Kiosque à journaux à Paris © TF1/LCILa crise se poursuit mais le dialogue est rétabli au Monde. Mercredi matin, alors que les salariés observaient un nouveau débrayage, de trois heures, qui devait retarder une nouvelle fois la production du journal, l'intersyndicale était convoquée par le président du directoire, Eric Fottorino, et par le vice-président David Guiraud. Lors de cette rencontre, de nouvelles propositions ont été faites sur le plan de redressement du groupe, qualifiées de "mini ouverture", bien qu'encore "insuffisante", par les syndicats. Selon Christiane Chombeau, du SNJ, la direction a "entrebaîllé légèrement la porte sur deux points".
Premier point : la direction a indiqué que "les 9,4 millions d'euros d'économies qu'elle comptait réaliser ne correspondaient plus à un nombre de postes, mais à une masse salariale" et précisé que le nombre de 129 suppressions de postes prévu dans le plan de redressement présenté le 4 avril n'était plus "sanctuarisé", selon la représentante du SNJ. Ce qu'a expliqué dans la journée Eric Fottorino : "Dès lors que je vais pousser au maximum le volontariat, qu'il y aura de la mobilité interne, et en fonction du niveau de salaires des candidats au départ, nous allons pouvoir dégager des marges de manoeuvre" sur le nombre de départs. Deuxième point : la direction devrait également améliorer les conditions du plan de départs volontaires. Une amélioration qui devrait se faire "de façon raisonnable", selon Eric Fottorino. Jusqu'à présent, la direction avait aligné les conditions sur celles du précédent plan intervenu en 2005.

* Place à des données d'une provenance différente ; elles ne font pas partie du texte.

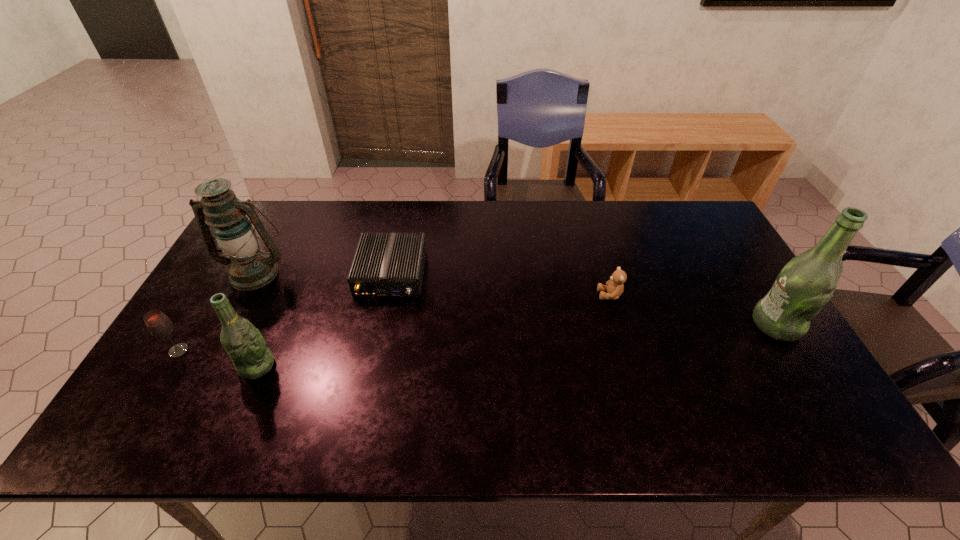
I want to click on blank region between the fifth tallest object and the fourth tallest object, so click(395, 323).

Locate an element on the screen. free space between the fifth shortest object and the router is located at coordinates (324, 273).

Identify the location of vacant area that lies between the shortest object and the fourth tallest object. (285, 312).

Locate an element on the screen. vacant point located between the fourth shortest object and the second tallest object is located at coordinates (256, 319).

Locate an element on the screen. This screenshot has height=540, width=960. vacant space in between the rightmost object and the third shortest object is located at coordinates (478, 338).

Where is `unoccupied area between the rightmost object and the fifth object from left to right`? Image resolution: width=960 pixels, height=540 pixels. unoccupied area between the rightmost object and the fifth object from left to right is located at coordinates (693, 309).

Identify the location of free space between the third object from right to left and the oil lamp. (324, 273).

Locate an element on the screen. free point between the oil lamp and the farther beer bottle is located at coordinates (516, 299).

Point out which object is positioned as the nearest to the third object from right to left. Please provide its 2D coordinates. Your answer should be formatted as a tuple, i.e. [(x, y)], where the tuple contains the x and y coordinates of a point satisfying the conditions above.

[(249, 268)]

Choose which object is the third nearest neighbor to the glass drink container. Please provide its 2D coordinates. Your answer should be formatted as a tuple, i.e. [(x, y)], where the tuple contains the x and y coordinates of a point satisfying the conditions above.

[(392, 265)]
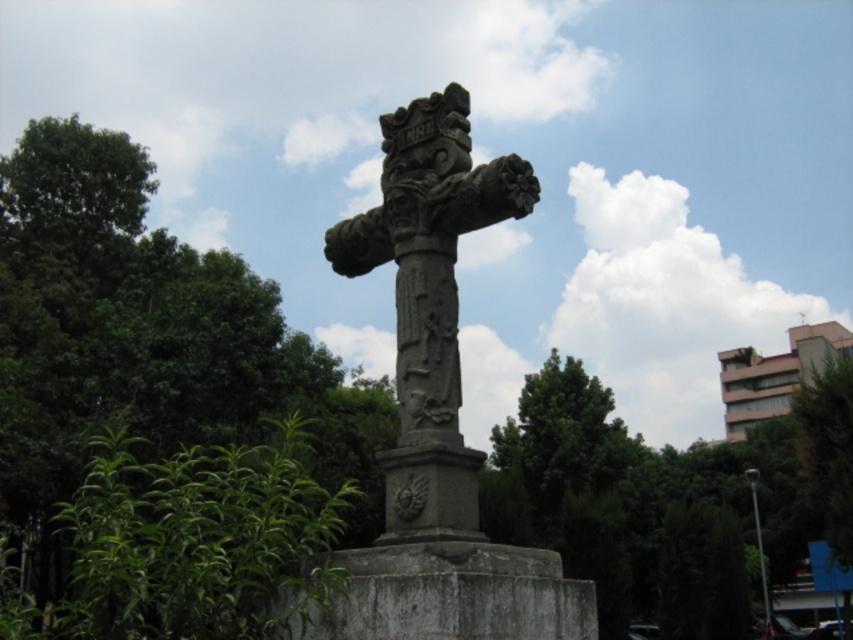
You are an architect designing a new garden layout and need to know the relative sizes of the green leafy tree at upper left and the gray stone cross at center. Which one has a greater width?

The green leafy tree at upper left has a greater width than the gray stone cross at center according to the description.

You are standing facing the gray stone cross at center in the park. Which direction should you turn to see the green leafy tree at upper left?

The green leafy tree at upper left is to the left of the gray stone cross at center, so you should turn to your left to see it.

Ce que prévoit en l'état le plan de redressement
On est loin cependant des revendications des salariés du quotidien, qui réclament notamment que les départs se fassent uniquement sur la base du volontariat, alors que le plan prévoit des départs volontaires mais aussi contraints, et une réorganisation de la rédaction autour d'un nouveau projet éditorial. Le plan prévoit aussi la vente de plusieurs entités du pôle magazine : Fleurus Presse (édition jeunesse), Les Cahiers du Cinéma, le mensuel Danser et le réseau de librairies La Procure.
A la suite de cette rencontre avec la direction, l'intersyndicale a suspendu le vote des salariés sur une "grève ultimatum" reconductible à compter du mardi 13 mai, jour du prochain comité d'entreprise. Dans une motion adoptée à l'unanimité moins cinq abstentions, les salariés ont "pris acte" de ces propositions. Ils notent toutefois que "la menace de licenciements secs n'est toujours pas levée" et que ces propositions "ne prennent pas en compte les projets d'externalisation et de cession". Une nouvelle rencontre entre les syndicats et la direction est prévue vendredi. Une assemblée générale se tiendra le 13 mai pour "déterminer les suites à donner au mouvement" en fonction des résultats de cette rencontre.